Horses are motivated by four things,
Reproduction - driven by nature
Not necessarily in that order.
They learn from repeated actions
Horses live in the weather and if you don't make an issue of it they won't either.
I lived in the high desert for years and we had wind 99.9 percent of the time and thunderstorms with lighting zapping from sky to ground. I would take my horse out in it all the time and she never had issues with it. When I moved to northern California I was boarding my horse and another boarder had asked me with a confused and shocked look if I was going to ride today. Winds were about 15 to 20 miles an hour. I said absolutely. This person said I was crazy. Maybe so, but I don't let rain, wind, thunderstorms stop me and my horse from enjoying life. The most beautiful time to ride is right after a fresh rain in my opinion. I've never ridden in snow, but I don't know that I would ride in a hail storm. Even horses will seek shelter from hail.
You have a long road to haul! This is not only a learning process for you're horse, but one for you too. As time moves on you will have learned many lessons and your horse will tooo.
One of the young horses I just purchased has an issue where she would swing her head at me and try and bite while I approached her when she's eating. She's getting better, but it will be awhile before she gets it in her brain that I'm the alpha. So every now and then when she doesn't expect it I go in take her halter in hand (when she swings her head I wack her one in the shoulder) and we go for a walk around the barn and back to the food. However, she has her own stall at night unlike your horse. The other young one I purchased tried that only one time. I took a hold of her halter (while I was telling her quit - I had to grab the halter quickly for I knew she was going to tell me to BACK-OFF) so I get the halter we walk away from the hay and the turned to face the hay. We stood there for a short period of time. I waited for her to say OK I want my food and when she made that first forceful move I pulled back on the halter and told her NO! And told her to stand (I don't think she knows what the word stand means) but I'm teaching her. When she settled down before she could make the move of I WANT MY FOOD I walked her to the hay and reached down with my hands and fluffed it up and she kept eating, but watched me. She learned the first time around. However, my other mare who is still learning the food game is taking longer. So it all depends on you being persistent with the same commands and actions and it depends on your horse as far as when he will decide to accept what you are teaching.
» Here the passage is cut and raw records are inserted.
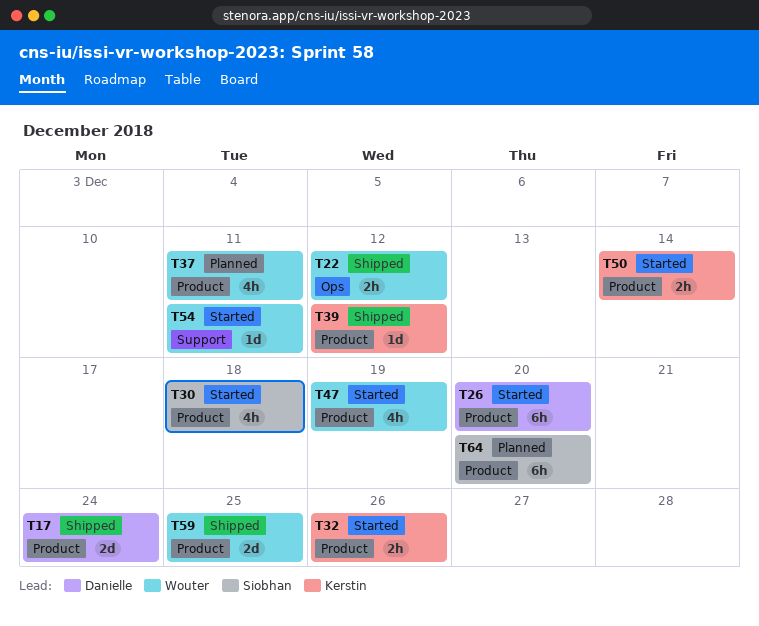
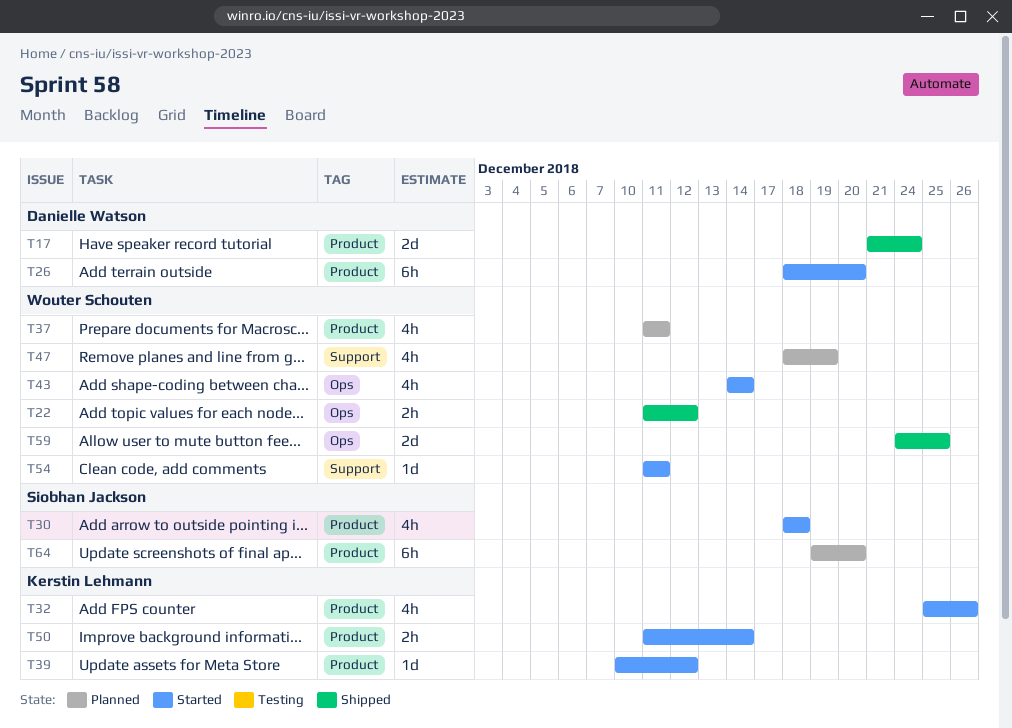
T32, estimate: 2h -> 4h
T39, status: Shipped -> Started
T43: none -> present
T47, status: Started -> Planned
T47, label: Product -> Support
T59, label: Product -> Ops

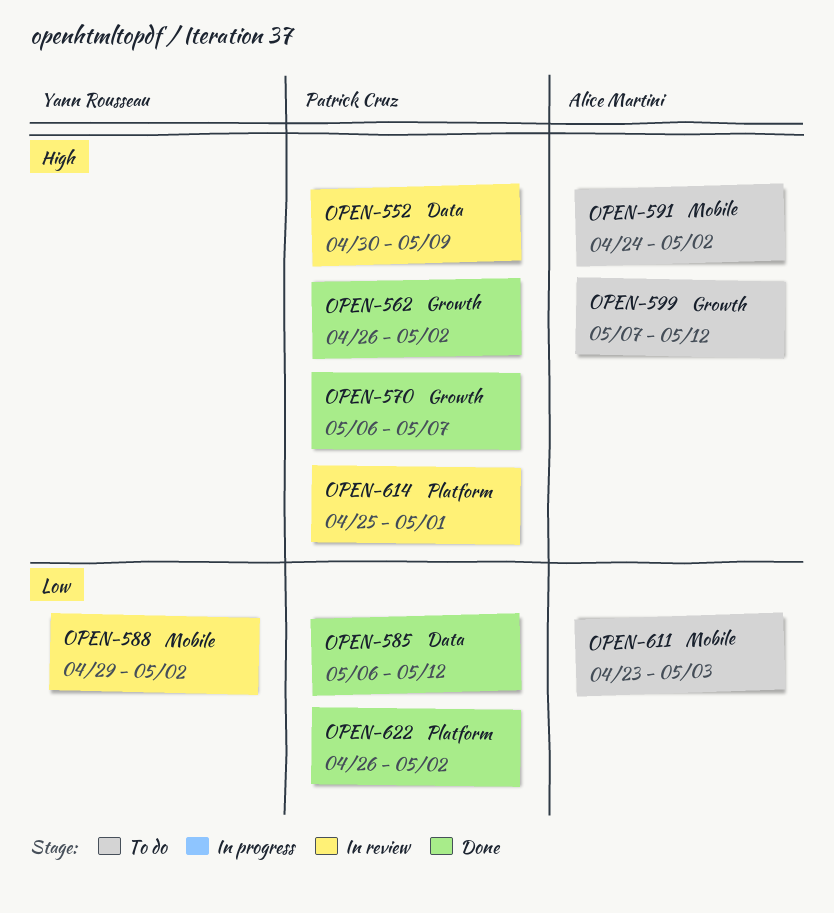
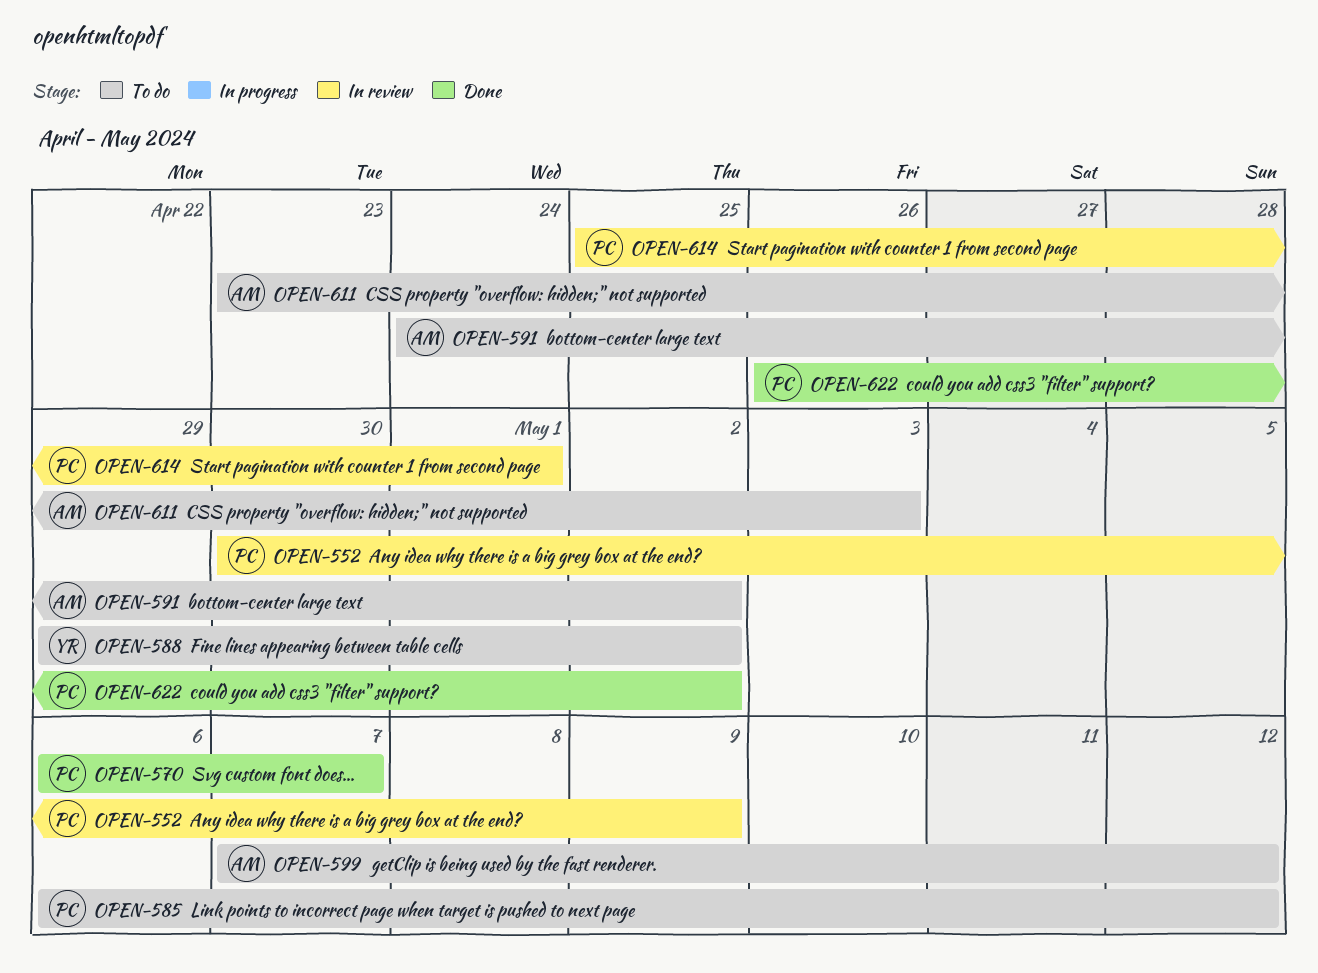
OPEN-562: present -> none
OPEN-585, status: Done -> To do
OPEN-588, status: In review -> To do

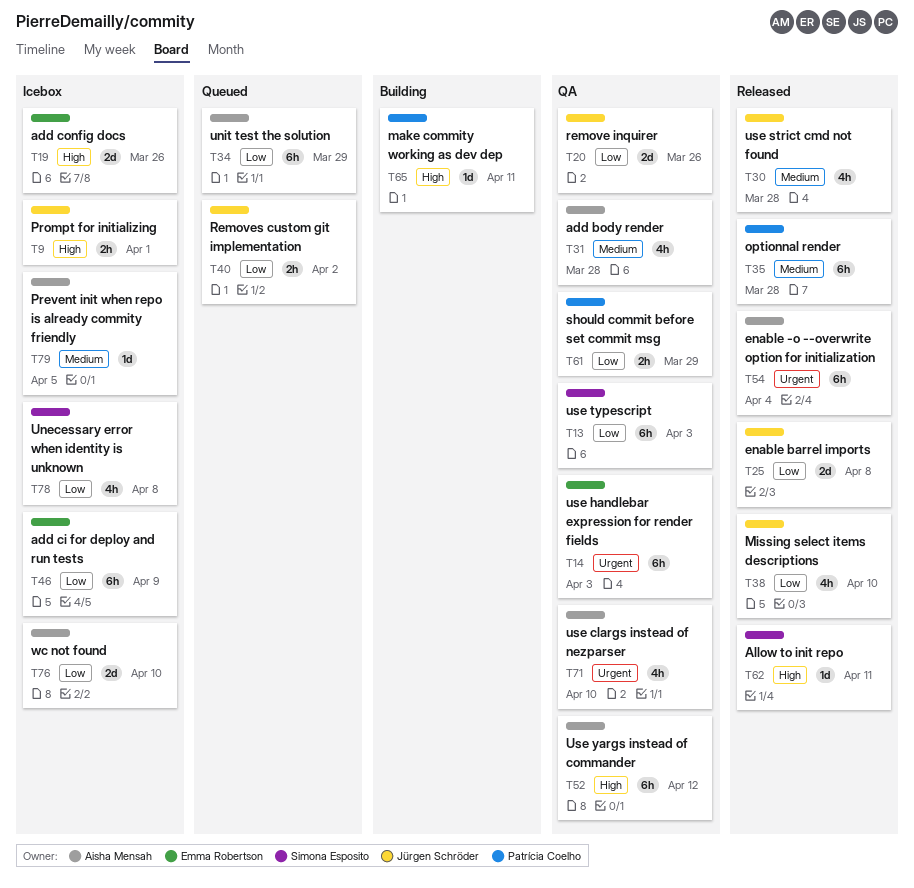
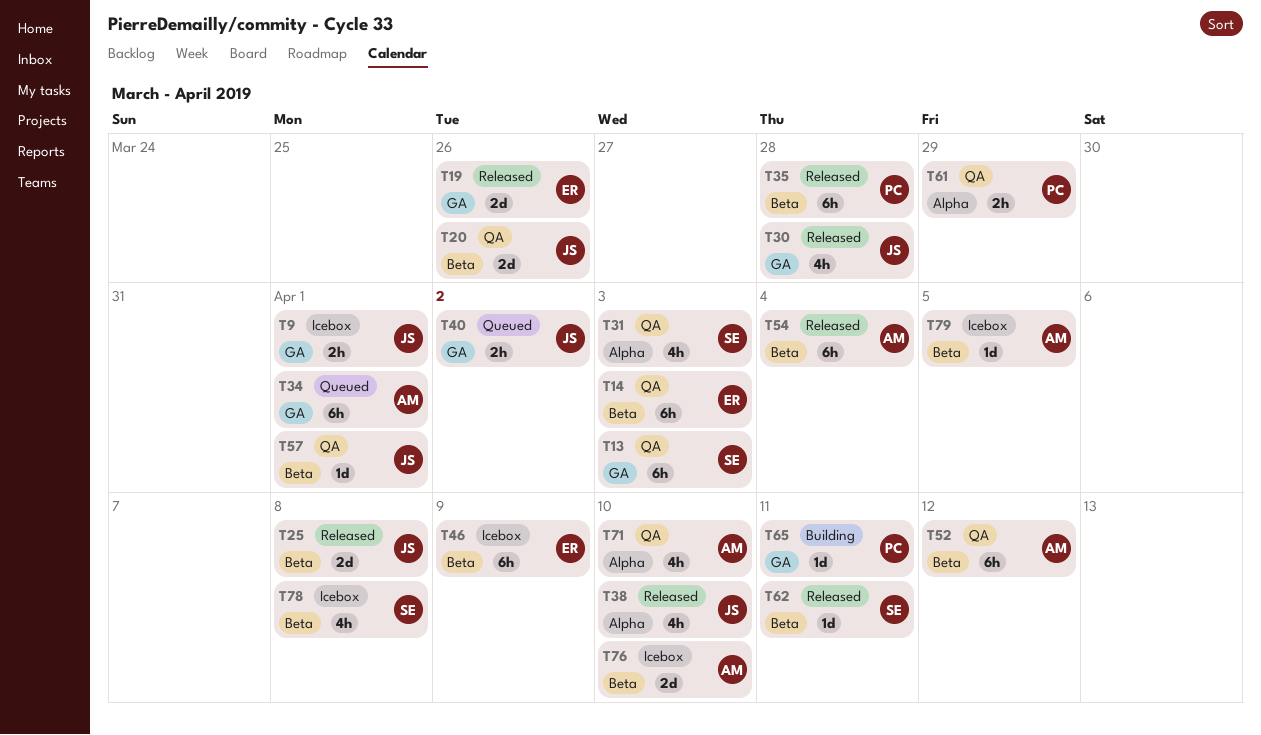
T19, status: Icebox -> Released
T31, owner: Aisha Mensah -> Simona Esposito
T31, due: Mar 28 -> Apr 3
T34, due: Mar 29 -> Apr 1
T57: none -> present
Now my 28 year old when she was 4 1/2, she was eating her dinner I was in the stall patting her on the girth, which no doubt pissed her off! I wasn't expecting it, but she turned around a bit me in the hip. I was all of 98 pounds at the time and she left nice pretty color bruise on my hip about 2 inches in diameter. I was shocked, but I knew I had to do something to get the point across that this is not acceptable, so I bit her back in the neck and scrambled from her stall. Aaaaaaaaaaaa mouth full of dirt, but I got the point across. She was so stunned that I bit her back she stopped eating and just stared at me
Then when she got over her shock which lasted several seconds she went back to eating. She's gone now, and I do miss her, but I am so grateful that she and I became one. That was just one of many lessons I taught her and she taught me. Oh by the way she never once bit me after that incident which our time together was for 27 years.
PS an 8 or 9 year old in the horse world is considered a teenager, but they can be mentally immature (or what I would called not taught to interact with humans) horses will act like horses because that is who they are.